SELECTION:
Some operations have different behavior on vectors and matrices.

Example: %*% on vector is inner product

In [15]:
a_vec = c(1,2,3)
b_vec = c(2,2,2)
c(is.vector(a_vec), is.vector(b_vec))

In [16]:
a_vec %*% b_vec 

0
12


%o% : outer product of 2 vectors

Important: when vector is coerced to become matrix, they are column vectors

In [23]:
as.matrix(a_vec)
a_vec %o% b_vec

0
1
2
3


0,1,2
2,2,2
4,4,4
6,6,6


But in this case, b_vec is auto coerced to 1x3 matrix

In [24]:
as.matrix(a_vec) %*% b_vec

0,1,2
2,2,2
4,4,4
6,6,6


Another way for inner and outer product

In [25]:
crossprod(a_vec, b_vec)
tcrossprod(a_vec, b_vec)

0
12


0,1,2
2,2,2
4,4,4
6,6,6


When use this with matric, it calculates t(X).Y

This is really useful when using in linear models

In [27]:
C_mat = matrix(c(1, 2, 3, 4, 5, 6), 2, 3)
D_mat = matrix(c(2, 2, 2, 2, 2, 2), 2, 3)
crossprod(C_mat, D_mat)
t(C_mat) %*% D_mat

0,1,2
6,6,6
14,14,14
22,22,22


0,1,2
6,6,6
14,14,14
22,22,22


#### 2.4 Lists
One dimensional heterogeneous data structure (element of any type)


##### Creation
List can be in very complex form

In [28]:
list(42, "Hello", TRUE) 

In [31]:
ex_list = list(
    a = c(1,2,3,4),
    b = TRUE,
    c = "Hello!",
    d = function(arg = 42) {print("Hello World")},
    e = diag(3)
    )

In [35]:
ex_list[1]
ex_list[2:3]
ex_list["e"]

0,1,2
1,0,0
0,1,0
0,0,1


In [42]:
ex_list$d
ex_list$d(arg = 2)

[1] "Hello World"


#### 2.5 Data Frames
Data frame is a list of vectors, each vector contain the same data type but different vectors can store different data types

The elements of data frame must all be vectors, and have the same length

In [46]:
example_data = data.frame(x = c(1, 3, 5, 7, 9, 1, 3, 5, 7, 9),
                        y = c(rep("Hello", 9), "Goodbye"),
                        z = rep(c(TRUE, FALSE), 5))

In [47]:
example_data

x,y,z
1,Hello,True
3,Hello,False
5,Hello,True
7,Hello,False
9,Hello,True
1,Hello,False
3,Hello,True
5,Hello,False
7,Hello,True
9,Goodbye,False


In [48]:
str(example_data)

'data.frame':	10 obs. of  3 variables:
 $ x: num  1 3 5 7 9 1 3 5 7 9
 $ y: Factor w/ 2 levels "Goodbye","Hello": 2 2 2 2 2 2 2 2 2 1
 $ z: logi  TRUE FALSE TRUE FALSE TRUE FALSE ...


In [50]:
nrow(example_data)
ncol(example_data)
dim(example_data)

ENTRIES:
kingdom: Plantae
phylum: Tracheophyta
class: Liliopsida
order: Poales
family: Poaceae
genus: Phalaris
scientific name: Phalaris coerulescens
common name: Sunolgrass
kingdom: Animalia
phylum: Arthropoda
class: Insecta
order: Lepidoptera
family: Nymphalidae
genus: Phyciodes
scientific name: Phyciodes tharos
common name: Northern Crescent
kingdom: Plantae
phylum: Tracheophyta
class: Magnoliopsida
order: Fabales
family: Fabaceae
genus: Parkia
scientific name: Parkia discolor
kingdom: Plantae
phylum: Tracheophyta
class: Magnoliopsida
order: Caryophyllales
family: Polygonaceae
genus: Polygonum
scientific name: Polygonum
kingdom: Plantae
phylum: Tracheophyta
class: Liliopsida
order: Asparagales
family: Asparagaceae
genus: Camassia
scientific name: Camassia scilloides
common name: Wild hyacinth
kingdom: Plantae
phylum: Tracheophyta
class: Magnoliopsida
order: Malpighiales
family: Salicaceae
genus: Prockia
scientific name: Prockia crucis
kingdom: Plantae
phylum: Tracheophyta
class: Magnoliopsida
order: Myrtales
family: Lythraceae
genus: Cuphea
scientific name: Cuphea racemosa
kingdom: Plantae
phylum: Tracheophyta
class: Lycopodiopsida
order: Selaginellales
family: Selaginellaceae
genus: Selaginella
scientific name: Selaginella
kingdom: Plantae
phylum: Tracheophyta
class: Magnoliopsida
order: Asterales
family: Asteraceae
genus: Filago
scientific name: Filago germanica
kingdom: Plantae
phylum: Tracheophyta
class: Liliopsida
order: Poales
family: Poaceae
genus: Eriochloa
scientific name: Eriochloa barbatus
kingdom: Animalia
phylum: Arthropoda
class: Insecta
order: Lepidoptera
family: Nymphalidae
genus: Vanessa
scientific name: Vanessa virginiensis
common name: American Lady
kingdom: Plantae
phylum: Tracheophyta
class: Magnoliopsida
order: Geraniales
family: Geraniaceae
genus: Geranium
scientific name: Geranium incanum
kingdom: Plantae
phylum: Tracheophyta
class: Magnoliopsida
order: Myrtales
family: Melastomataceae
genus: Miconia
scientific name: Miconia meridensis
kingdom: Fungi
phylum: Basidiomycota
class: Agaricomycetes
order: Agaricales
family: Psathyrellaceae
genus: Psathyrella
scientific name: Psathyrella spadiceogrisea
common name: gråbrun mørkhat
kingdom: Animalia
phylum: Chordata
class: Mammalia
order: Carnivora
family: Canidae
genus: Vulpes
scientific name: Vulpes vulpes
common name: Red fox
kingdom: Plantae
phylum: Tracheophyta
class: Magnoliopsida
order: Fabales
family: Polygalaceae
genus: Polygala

WHAT YOU WILL DO:
[a] From the R notes, extract the passage starting at "The elements of" and ending at "rep(c(TRUE, FALSE), 5))", copied word for word.
[b] Decide whether each statement agrees with the R notes, answering yes or no and quoting the words that settle it: (i) Applying %*% to two vectors gives their inner product. (ii) A vector coerced into a matrix becomes a row vector. (iii) The elements of a data frame may differ in length.

PER-TASK ANSWERS:
[a]
The elements of data frame must all be vectors, and have the same length

In [46]:
example_data = data.frame(x = c(1, 3, 5, 7, 9, 1, 3, 5, 7, 9),
                        y = c(rep("Hello", 9), "Goodbye"),
                        z = rep(c(TRUE, FALSE), 5))

[b]
(i) Yes: "%*% on vector is inner product"
(ii) No: "when vector is coerced to become matrix, they are column vectors"
(iii) No: "The elements of data frame must all be vectors, and have the same length"